Although we administered palonosetron 0.75 mg on day 1 and day 5, adverse effects were mild and tolerable. There were no adverse effects of grade 3 or more, although constipation was the most frequent one. It was likely to be induced by palonosetron but we could not determine the extent of the increase because there were no controls.
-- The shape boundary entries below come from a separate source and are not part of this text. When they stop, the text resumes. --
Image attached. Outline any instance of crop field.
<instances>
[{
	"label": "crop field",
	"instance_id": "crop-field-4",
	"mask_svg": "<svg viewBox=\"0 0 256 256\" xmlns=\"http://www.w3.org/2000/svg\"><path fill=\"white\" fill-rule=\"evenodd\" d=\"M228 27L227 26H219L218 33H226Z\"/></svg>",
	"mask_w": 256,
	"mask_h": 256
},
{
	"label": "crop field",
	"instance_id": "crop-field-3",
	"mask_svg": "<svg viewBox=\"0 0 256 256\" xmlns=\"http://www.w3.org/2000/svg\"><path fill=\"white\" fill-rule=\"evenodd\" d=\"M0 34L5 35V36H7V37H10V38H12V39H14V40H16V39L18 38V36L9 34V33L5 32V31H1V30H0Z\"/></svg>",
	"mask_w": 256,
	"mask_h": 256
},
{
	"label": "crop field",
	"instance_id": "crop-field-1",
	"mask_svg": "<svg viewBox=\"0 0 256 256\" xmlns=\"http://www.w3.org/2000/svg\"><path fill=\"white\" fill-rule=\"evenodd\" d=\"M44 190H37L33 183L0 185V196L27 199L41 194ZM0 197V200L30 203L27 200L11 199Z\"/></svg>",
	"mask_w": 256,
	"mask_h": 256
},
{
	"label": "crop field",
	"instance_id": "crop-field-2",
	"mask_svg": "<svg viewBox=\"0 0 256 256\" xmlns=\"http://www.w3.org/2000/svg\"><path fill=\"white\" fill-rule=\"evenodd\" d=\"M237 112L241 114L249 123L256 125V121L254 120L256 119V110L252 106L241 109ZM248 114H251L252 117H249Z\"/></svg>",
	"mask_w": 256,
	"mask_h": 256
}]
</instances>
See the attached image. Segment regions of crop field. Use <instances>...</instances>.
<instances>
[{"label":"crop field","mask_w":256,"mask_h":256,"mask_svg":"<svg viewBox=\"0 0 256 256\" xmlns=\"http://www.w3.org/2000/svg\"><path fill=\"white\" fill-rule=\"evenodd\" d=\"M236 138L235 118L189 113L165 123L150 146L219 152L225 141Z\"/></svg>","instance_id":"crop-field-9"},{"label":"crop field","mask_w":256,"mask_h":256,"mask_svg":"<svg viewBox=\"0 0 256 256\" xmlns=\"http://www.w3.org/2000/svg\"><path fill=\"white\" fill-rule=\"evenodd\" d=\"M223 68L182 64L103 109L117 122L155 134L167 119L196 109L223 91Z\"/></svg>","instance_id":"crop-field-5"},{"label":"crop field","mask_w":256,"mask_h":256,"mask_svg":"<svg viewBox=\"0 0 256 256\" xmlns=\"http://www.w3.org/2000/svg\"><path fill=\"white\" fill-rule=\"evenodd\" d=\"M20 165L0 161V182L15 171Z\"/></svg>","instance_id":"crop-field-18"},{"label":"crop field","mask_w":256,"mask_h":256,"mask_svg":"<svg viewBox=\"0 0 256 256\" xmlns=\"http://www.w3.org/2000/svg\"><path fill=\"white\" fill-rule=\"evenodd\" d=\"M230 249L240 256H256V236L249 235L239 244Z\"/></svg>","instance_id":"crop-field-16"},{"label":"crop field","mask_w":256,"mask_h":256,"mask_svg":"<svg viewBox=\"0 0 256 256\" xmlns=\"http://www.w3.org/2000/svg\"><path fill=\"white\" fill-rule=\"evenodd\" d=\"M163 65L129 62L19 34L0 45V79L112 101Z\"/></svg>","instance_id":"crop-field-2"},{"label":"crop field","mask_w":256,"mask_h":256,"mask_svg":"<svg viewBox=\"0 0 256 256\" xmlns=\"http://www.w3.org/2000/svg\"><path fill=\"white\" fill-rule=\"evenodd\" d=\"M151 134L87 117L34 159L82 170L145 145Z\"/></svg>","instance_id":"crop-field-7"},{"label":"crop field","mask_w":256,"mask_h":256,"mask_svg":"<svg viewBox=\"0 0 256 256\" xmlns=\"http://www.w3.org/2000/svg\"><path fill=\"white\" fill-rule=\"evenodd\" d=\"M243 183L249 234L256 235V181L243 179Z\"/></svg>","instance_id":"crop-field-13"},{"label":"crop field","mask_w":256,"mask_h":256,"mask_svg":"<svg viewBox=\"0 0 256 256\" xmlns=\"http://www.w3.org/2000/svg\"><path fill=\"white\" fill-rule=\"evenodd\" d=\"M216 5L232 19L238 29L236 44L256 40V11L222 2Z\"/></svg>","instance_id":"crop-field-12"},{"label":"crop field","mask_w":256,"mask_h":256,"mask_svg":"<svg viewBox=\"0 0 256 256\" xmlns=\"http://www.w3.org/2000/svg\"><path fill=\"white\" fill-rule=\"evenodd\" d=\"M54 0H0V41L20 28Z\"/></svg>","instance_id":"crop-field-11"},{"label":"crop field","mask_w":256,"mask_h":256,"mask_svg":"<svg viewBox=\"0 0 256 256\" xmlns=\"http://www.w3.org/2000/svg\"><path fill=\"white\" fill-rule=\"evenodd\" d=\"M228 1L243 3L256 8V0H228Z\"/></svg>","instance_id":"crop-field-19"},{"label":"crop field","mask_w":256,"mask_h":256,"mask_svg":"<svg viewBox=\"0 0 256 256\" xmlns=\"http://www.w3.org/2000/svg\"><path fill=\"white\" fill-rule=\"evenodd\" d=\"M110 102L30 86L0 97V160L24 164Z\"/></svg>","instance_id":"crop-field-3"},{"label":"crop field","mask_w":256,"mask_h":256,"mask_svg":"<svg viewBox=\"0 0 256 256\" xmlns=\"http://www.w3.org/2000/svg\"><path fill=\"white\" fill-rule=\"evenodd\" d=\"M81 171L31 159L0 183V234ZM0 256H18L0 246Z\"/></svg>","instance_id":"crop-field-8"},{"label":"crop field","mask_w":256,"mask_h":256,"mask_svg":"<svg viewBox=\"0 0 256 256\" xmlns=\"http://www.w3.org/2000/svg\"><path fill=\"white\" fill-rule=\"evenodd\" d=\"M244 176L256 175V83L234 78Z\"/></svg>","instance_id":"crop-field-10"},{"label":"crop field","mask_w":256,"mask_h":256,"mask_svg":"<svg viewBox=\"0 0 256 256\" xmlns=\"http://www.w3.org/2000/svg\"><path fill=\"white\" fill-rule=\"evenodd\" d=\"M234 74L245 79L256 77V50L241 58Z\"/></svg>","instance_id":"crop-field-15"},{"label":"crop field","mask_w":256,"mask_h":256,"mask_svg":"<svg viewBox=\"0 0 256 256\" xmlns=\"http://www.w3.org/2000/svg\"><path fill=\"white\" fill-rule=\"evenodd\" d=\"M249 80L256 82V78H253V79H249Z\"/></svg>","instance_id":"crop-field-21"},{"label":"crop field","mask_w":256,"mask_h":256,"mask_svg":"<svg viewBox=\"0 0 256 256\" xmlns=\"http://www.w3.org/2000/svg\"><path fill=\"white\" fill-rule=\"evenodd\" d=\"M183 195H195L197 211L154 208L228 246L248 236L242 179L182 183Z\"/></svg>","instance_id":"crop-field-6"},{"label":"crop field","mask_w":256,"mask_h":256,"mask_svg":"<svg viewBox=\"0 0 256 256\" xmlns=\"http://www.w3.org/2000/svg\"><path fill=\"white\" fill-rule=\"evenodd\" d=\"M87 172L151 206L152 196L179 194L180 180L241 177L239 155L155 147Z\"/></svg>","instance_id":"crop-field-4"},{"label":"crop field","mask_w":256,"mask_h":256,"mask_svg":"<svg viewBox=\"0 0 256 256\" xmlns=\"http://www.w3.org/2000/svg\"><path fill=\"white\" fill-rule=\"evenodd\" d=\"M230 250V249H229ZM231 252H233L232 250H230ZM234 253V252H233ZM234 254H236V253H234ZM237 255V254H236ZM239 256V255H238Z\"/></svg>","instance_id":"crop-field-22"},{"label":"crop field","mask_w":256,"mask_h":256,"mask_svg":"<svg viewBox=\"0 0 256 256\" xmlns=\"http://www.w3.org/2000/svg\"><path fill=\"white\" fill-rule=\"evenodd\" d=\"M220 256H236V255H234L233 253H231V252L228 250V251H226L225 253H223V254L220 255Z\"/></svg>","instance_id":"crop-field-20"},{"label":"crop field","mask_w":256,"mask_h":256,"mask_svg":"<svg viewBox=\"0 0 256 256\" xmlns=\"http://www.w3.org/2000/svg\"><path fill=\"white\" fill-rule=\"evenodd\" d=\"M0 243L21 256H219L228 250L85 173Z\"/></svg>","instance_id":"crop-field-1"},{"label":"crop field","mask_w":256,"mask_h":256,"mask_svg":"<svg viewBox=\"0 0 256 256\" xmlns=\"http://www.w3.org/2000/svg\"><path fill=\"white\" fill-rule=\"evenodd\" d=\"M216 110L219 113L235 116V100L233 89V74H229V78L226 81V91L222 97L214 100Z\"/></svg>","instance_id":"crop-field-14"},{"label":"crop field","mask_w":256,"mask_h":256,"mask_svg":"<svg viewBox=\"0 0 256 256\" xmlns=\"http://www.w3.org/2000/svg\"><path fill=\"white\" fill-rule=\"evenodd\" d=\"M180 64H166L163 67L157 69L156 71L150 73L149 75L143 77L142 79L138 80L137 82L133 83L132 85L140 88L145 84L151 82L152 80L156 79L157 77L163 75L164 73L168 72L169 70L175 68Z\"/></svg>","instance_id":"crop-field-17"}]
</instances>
This study has some limitations. First, the number of patients in this study was small. It was difficult to collect more patients due to the low prevalence of the disease, although we extended the period of this study to 5 years. Second, this study had a single arm. Therefore, we could not compare the efficacy and safety between this antiemetic regimen and the conventional one. However, it is difficult to divide patients with GCT into two treatment arms. Shimura et al. reported and evaluated the efficacy of antiemetic therapy with two arms, but there were only nine patients in each group. On the other hand, the prospective setting was a strong point in this study. There were previously only two prospective studies of a three-drug antiemetic regimen using palonosetron for patients with GCT treated by BEP in Japan. In addition, to the best of our knowledge, there were no prospective studies using palonosetron 0.75 mg administration on BEP days 1 and 5 anywhere in the world.

5. Conclusions

This study showed the efficacy and safety of palonosetron 0.75 mg administration twice for patients with GCT treated by BEP chemotherapy. Although the safety of palonosetron 0.75 mg administration on day 1 and day 5 was sufficient because there were no severe adverse events attributable to it, the efficacy of additional palonosetron administration on BEP day 5 remains to be investigated. Although this study included a small number of cases, it is important to demonstrate an antiemetic therapy option in multiday chemotherapy for germ cell tumor because the guidelines indicate that multiday chemotherapy antiemetic therapy should be considered on an individual regimen basis. In addition, in BEP chemotherapy, there are almost no reports of antiemetic regimens in which 0.75 mg of palonosetron was administered twice in one course. We hope that the list of antiemetic therapies for BEP chemotherapy summarized in this study will be helpful in future research planning.

Ethical Approval

This study was approved by the Institutional Review Board for Clinical Research at Sapporo Medical University in May 2012 (#24-4) and the ethical review board at each hospital. The study was carried out in accordance with the Declaration of Helsinki and the Ethical Guidelines for Medical and Health Research Involving Human Subjects in Japan. This study was registered with the University hospital Medical Information Network Clinical Trials Registry in Japan (UMIN000008110).

Consent

Written informed consent was obtained from all individual participants included in the study.

Disclosure

This manuscript was submitted as a preprint in the link https://www.researchsquare.com/article/rs-1715703/v1.

Conflicts of Interest

The authors declare that they have no conflicts of interest.

Authors’ Contributions

F.F., T.S., and T.T. drafted the original manuscript and made the figures. F.F. and T.S. made the tables. H.K. conceived the idea of the study and designed it. F.F., T.S., T.T., H.H., N.I., M.O., Y.K., K.H., and K.K. were responsible for the acquisition and analysis of data. N.M. supervised the conduct of this study. All authors reviewed the manuscript draft and revised it critically on intellectual content. All authors have approved the final version of the manuscript to be published.

Acknowledgments

We thank Kim Barrymore for editing a draft of this manuscript.

    Data Availability

    The datasets generated and/or analyzed during the current study are available from the corresponding author on reasonable request.